At an AI keynote event in New York City today, Google announced its intention of expanding its already expansive language portfolio by ten-fold utilizing artificial intelligence.
The 1,000 Languages Initiative is Google’s commitment to build an AI model that supports the 1,000 most spoken languages across the globe to make information more accessible.
“Language is fundamental to how people communicate and make sense of the world,” said Jeff Dean, Google Senior Fellow. “But more than 7,000 languages are spoken around the world, and only a few are well represented online today.”
Since the undertaking is extremely ambitious, the project will likely take many years to see fruition. However, Google is already working on reaching its goal.
The tech-giant developed a Universal Speech Model (USM) that is trained on over 400 languages, making it the most coverage in a speech model to date, according to a blog post. Google is also partnering with communities around the world to source speech data.
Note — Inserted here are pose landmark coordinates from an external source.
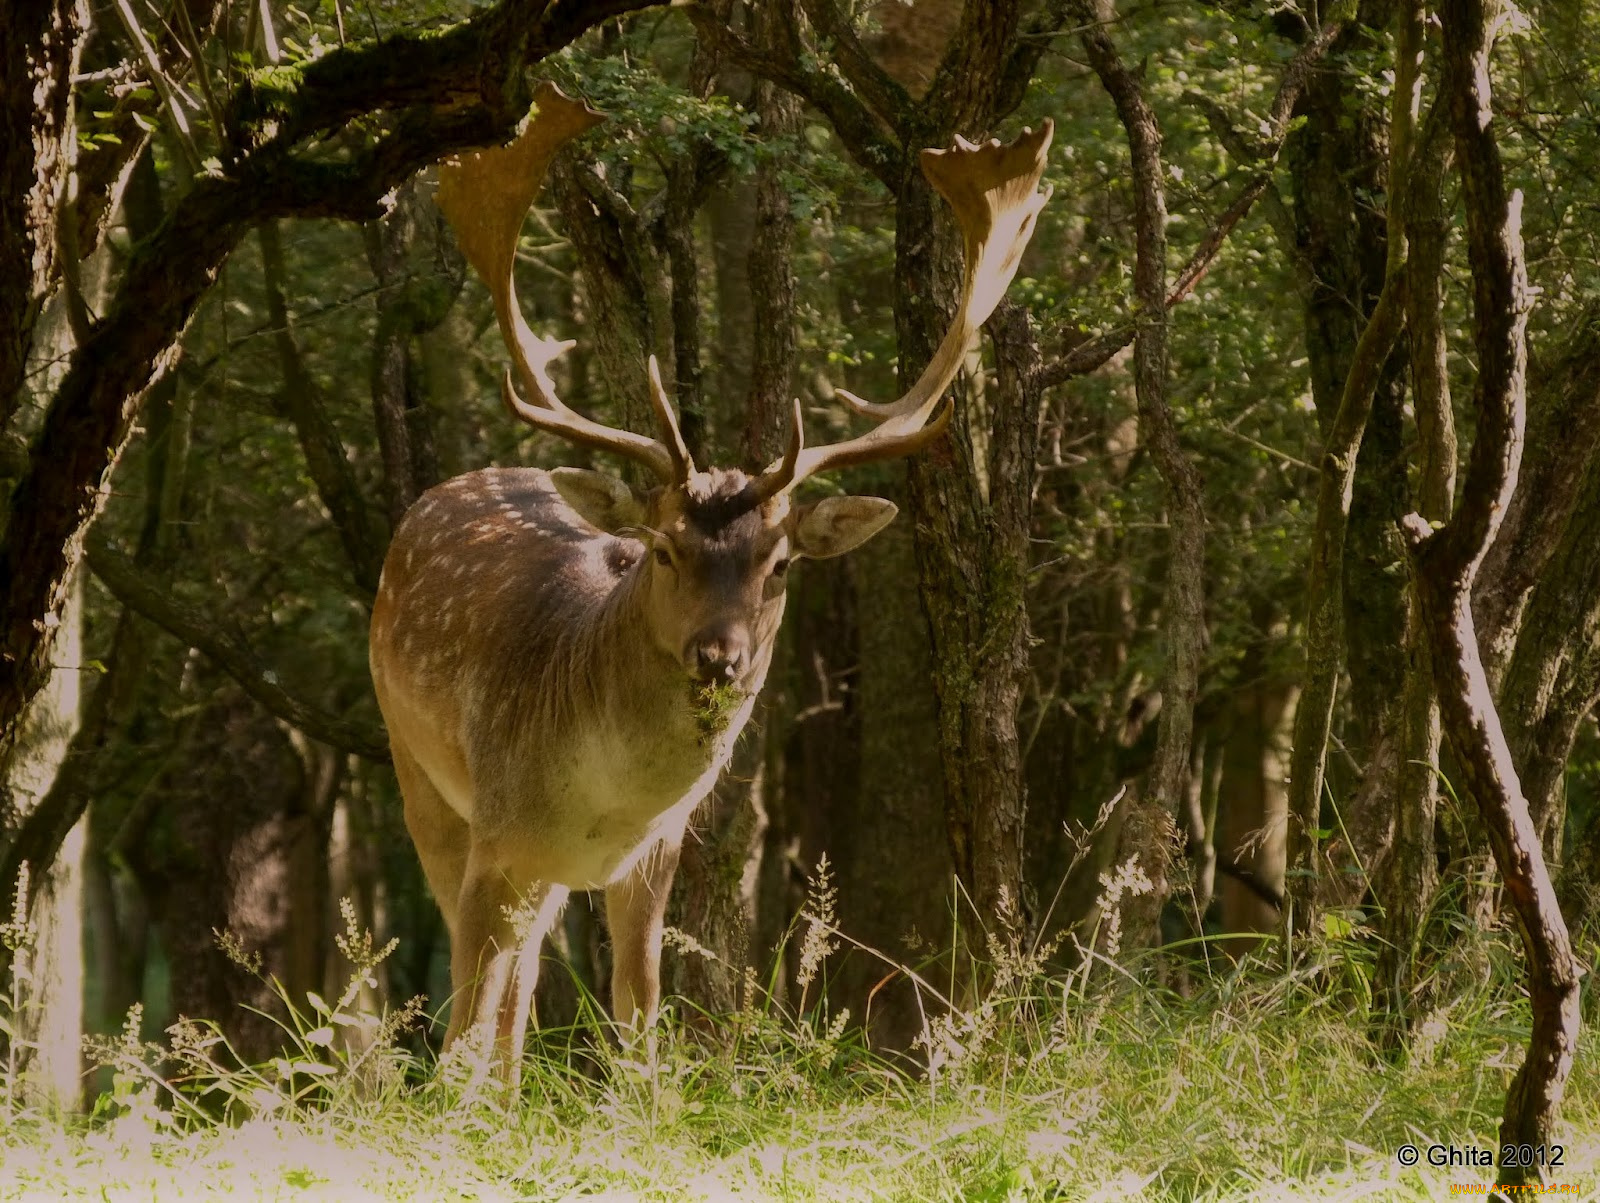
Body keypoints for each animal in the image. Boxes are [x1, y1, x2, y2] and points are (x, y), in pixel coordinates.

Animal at [368, 84, 1056, 1075]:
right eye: (663, 549)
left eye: (780, 562)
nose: (718, 654)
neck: (602, 802)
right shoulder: (496, 828)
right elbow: (463, 1018)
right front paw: (457, 1104)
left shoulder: (652, 855)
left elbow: (640, 1011)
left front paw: (631, 1093)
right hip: (417, 769)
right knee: (493, 977)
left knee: (525, 975)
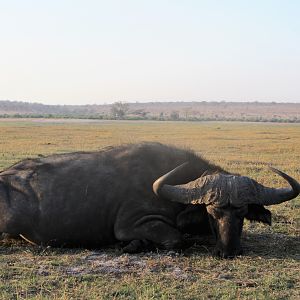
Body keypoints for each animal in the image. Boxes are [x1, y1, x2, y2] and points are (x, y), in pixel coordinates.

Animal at [0, 143, 298, 258]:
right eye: (212, 212)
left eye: (242, 213)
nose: (228, 250)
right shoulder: (133, 223)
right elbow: (177, 239)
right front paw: (132, 245)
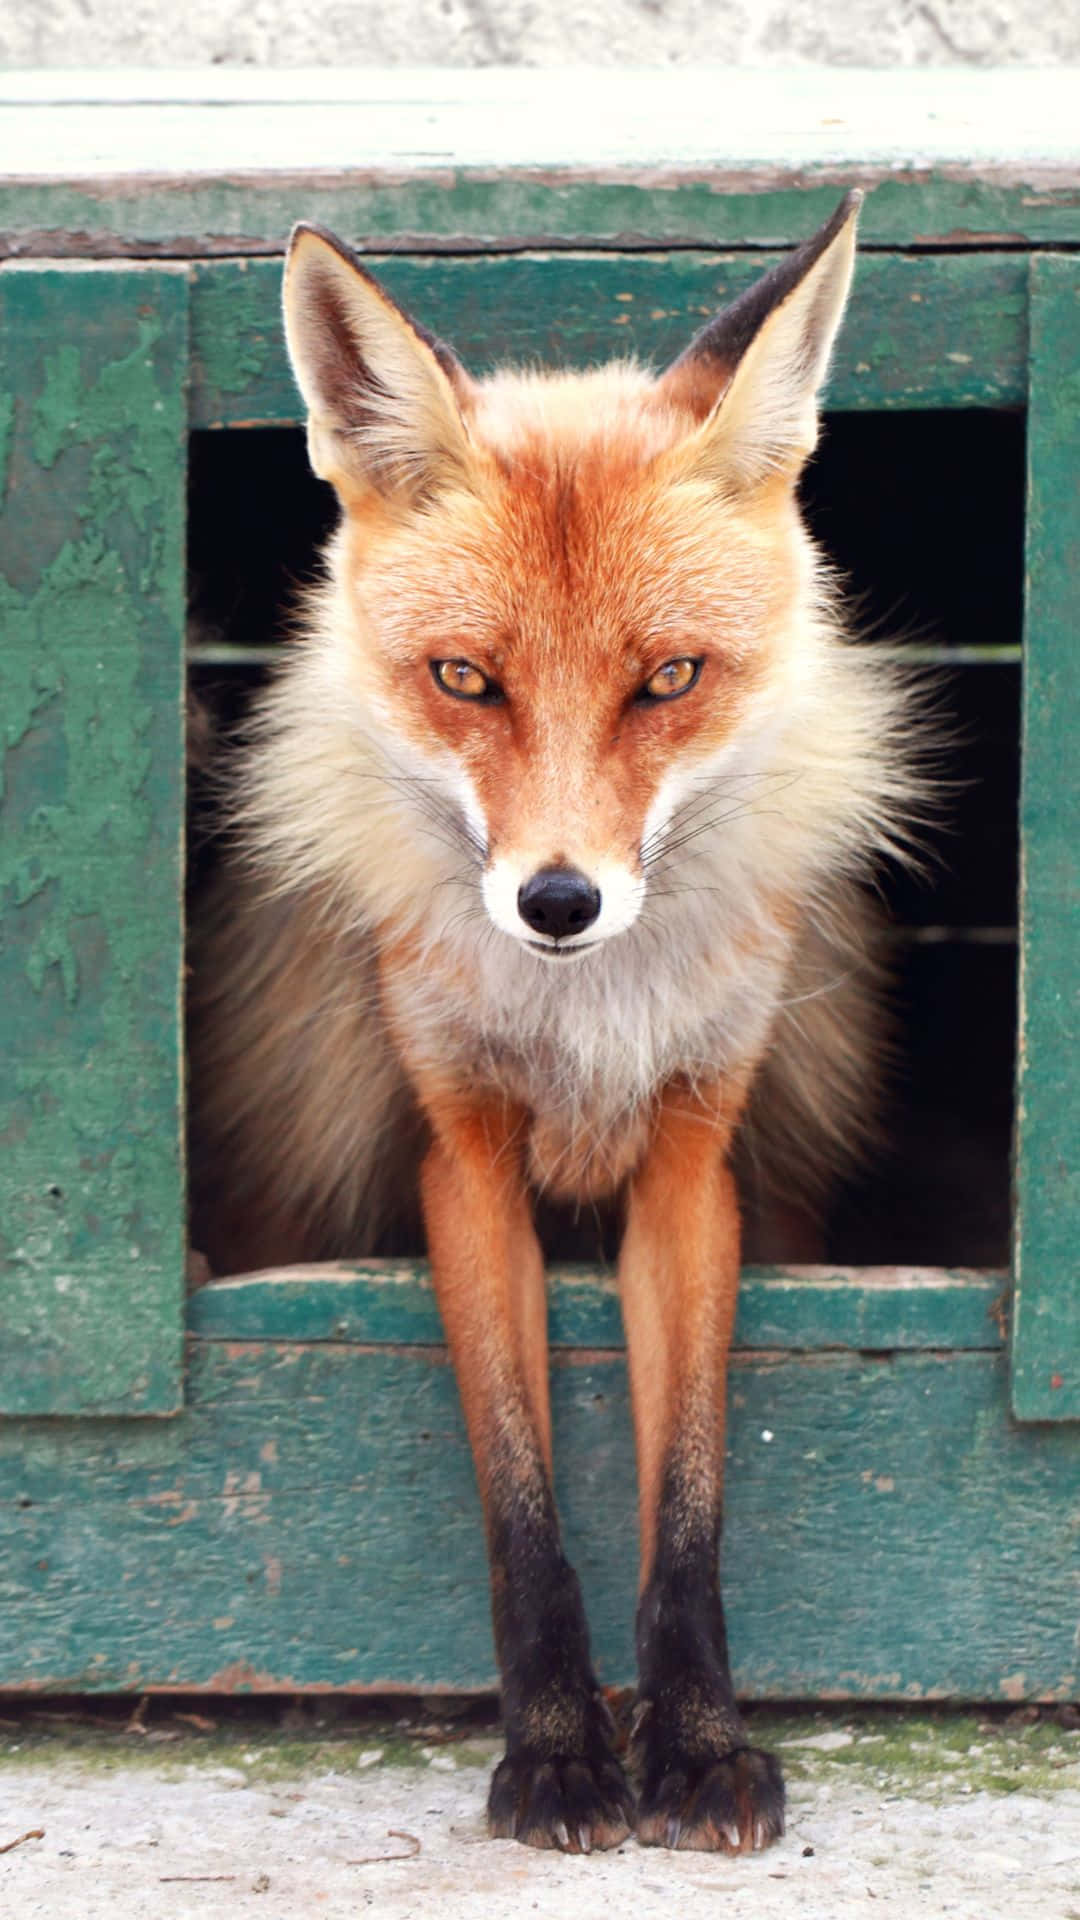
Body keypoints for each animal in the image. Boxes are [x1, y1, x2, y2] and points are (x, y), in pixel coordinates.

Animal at [188, 190, 925, 1854]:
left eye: (670, 679)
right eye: (466, 679)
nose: (560, 902)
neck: (587, 1027)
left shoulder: (695, 1162)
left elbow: (689, 1509)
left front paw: (699, 1743)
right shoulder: (459, 1155)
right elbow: (522, 1505)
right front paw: (556, 1752)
Google’s attention to expanding its language capabilities is nothing new. Recently, Google added 24 more languages to its Google Translate platform and enabled voice typing for nine more African languages on Gboard.
Google is also working with local governments, NGOs and academic institutions in South Asia to collect audio samples of different dialects throughout the region.
Other major tech companies are also building large language models. In July, Meta announced an AI model called No Language Left Behind which can translate across 200 languages.
Meta’s efforts were also done with the intention of bringing content to communities that are otherwise not represented on the web. Meta’s AI model includes translations for 55 African languages — a significant advancement, since fewer than 25 African languages are supported by widely used translation tools.